Friday, June 20, 2014
Net Neutrality: 58% say government should not allow paid prioritization deals in new Consumer Reports survey
Consumers Union argues for open Internet in letter to House Judiciary Committee
WASHINGTON, D.C. — In a new, nationally representative survey by Consumer Reports on the FCC’s effort to rewrite net neutrality rules, 58 percent said the government should not allow Internet service providers to charge companies to deliver their content with greater priority than other companies. Only 16 percent agreed that the government should allow paid prioritization deals, and a quarter of the respondents had no opinion.

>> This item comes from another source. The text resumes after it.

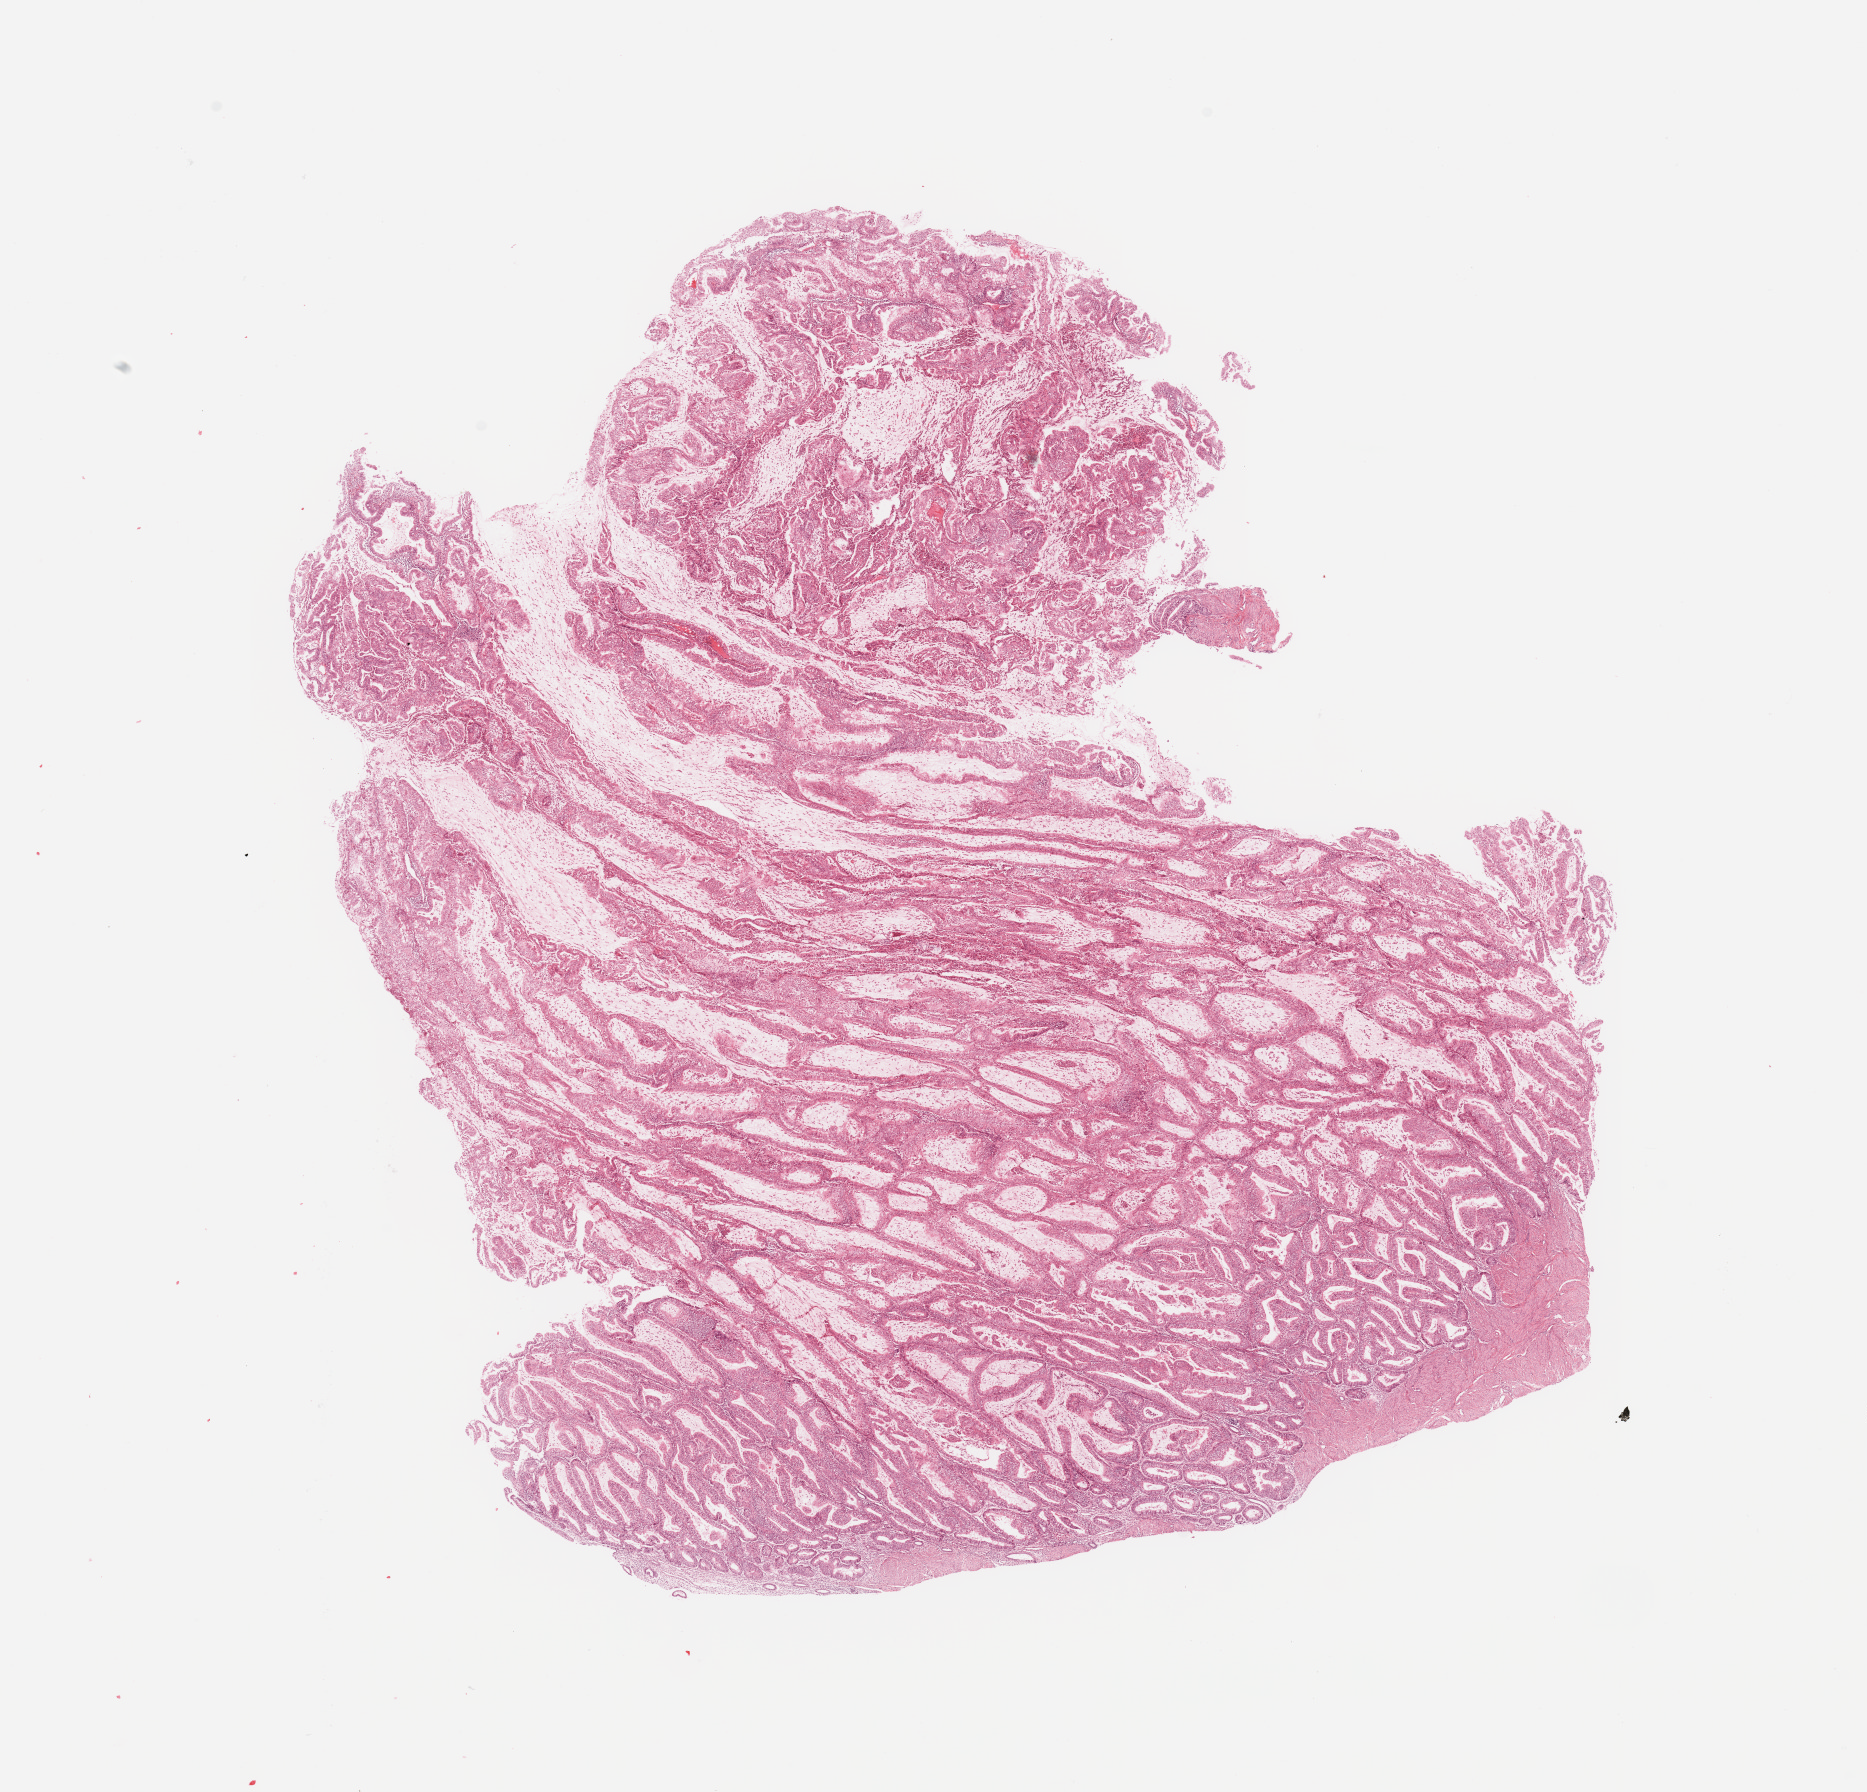
Digitized H&E tissue section (whole slide), low-resolution overview of the scanned area, about 14.8 x 14.2 mm; uterus, tumour tissue. Patient: female, age 57 years. Histologic grade: G1 (well differentiated).
AJCC pathologic stage: I. Histologic diagnosis: Endometrioid adenocarcinoma, NOS.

Consumers Union, the advocacy arm of Consumer Reports, shared the survey findings with members of the House Judiciary Committee in advance of a hearing today on net neutrality and antitrust law.
In a letter to House Judiciary members, Consumers Union said a regulatory framework is needed to achieve the goal of an Internet that is available to everyone on equal, nondiscriminatory terms, and the FCC should restore net neutrality rules that ensure an open, accessible Internet for everyone.
Consumer Reports conducted a nationally representative online survey of 1,000 U.S. households on their opinion of the FCC’s Open Internet rules in May 2014, weighted to ensure accurate and reliable representation of the total population 18 years and older.
Below is the full text of Consumers Union’s letter to the House Judiciary Committee:
June 19, 2014
The Honorable Spencer Bachus, Chairman
The Honorable Hank Johnson, Ranking Member
Subcommittee on Regulatory Reform,
Commercial and Antitrust Law
Committee on the Judiciary
U.S. House of Representatives
Washington, DC 20515
Dear Chairman Bachus and Congressman Johnson:
As strong supporters of both net neutrality and the antitrust laws, Consumers Union, the advocacy and policy arm of Consumer Reports, appreciates the Subcommittee’s holding a hearing to bring further attention to the issue of how best to advance the goal of net neutrality.
With the Internet becoming ever-more central to American life, it is essential that we not devolve into a two-tiered society where some get special preference over others. And consumers agree. In a recent national Consumer Reports survey, 58 percent were opposed to allowing Internet service providers to charge extra for preferential treatment. Only 16 percent of those surveyed thought this was a good idea.
Consumers Union has been very engaged in working with the Federal Communications Commission over the years to ensure that net neutrality is the law of the land. We were deeply disappointed when the court overturned the FCC’s net neutrality rules, and have been working ever since to convince the FCC to restore the rules by using Title II authority to reclassify the Internet as a public utility. We have also asked the FCC and the Justice Department to investigate the recent Comcast-Netflix deal involving Netflix paying for faster access to Comcast customers, to determine its impact on net neutrality and competition.
As the Subcommittee considers the role the antitrust laws can play in advancing the goals of net neutrality, we hope you will bear in mind that the antitrust laws address specific kinds of harmful marketplace conduct – agreements in restraint of trade, monopolization and attempts to monopolize, and mergers that may substantially lessen competition. However, there are other kinds of harmful marketplace conduct that the antitrust laws do not reach.
Net neutrality is one area where the antitrust laws cannot be counted on to provide the complete solution. An Internet service provider raising prices on targeted content providers or on targeted consumers may or may not be violating the antitrust laws. But even if that conduct is not violating the antitrust laws, it is harming consumers, and it needs to be prohibited. That is why we support the Federal Communications Commission’s vigorous use of its broader public interest authority in this area.
The principle of net neutrality reflects an overriding policy judgment that the benefits of the Internet, for consumers and for the overall economy, are best achieved if the Internet is available to everyone on equal, nondiscriminatory terms. We need a regulatory framework that promises to achieve that goal. The antitrust laws are not inconsistent with that goal, and can also help promote it, but they are not by themselves sufficient to fully achieve it.
We need the FCC to restore network neutrality rules that will ensure an open and accessible Internet for everyone.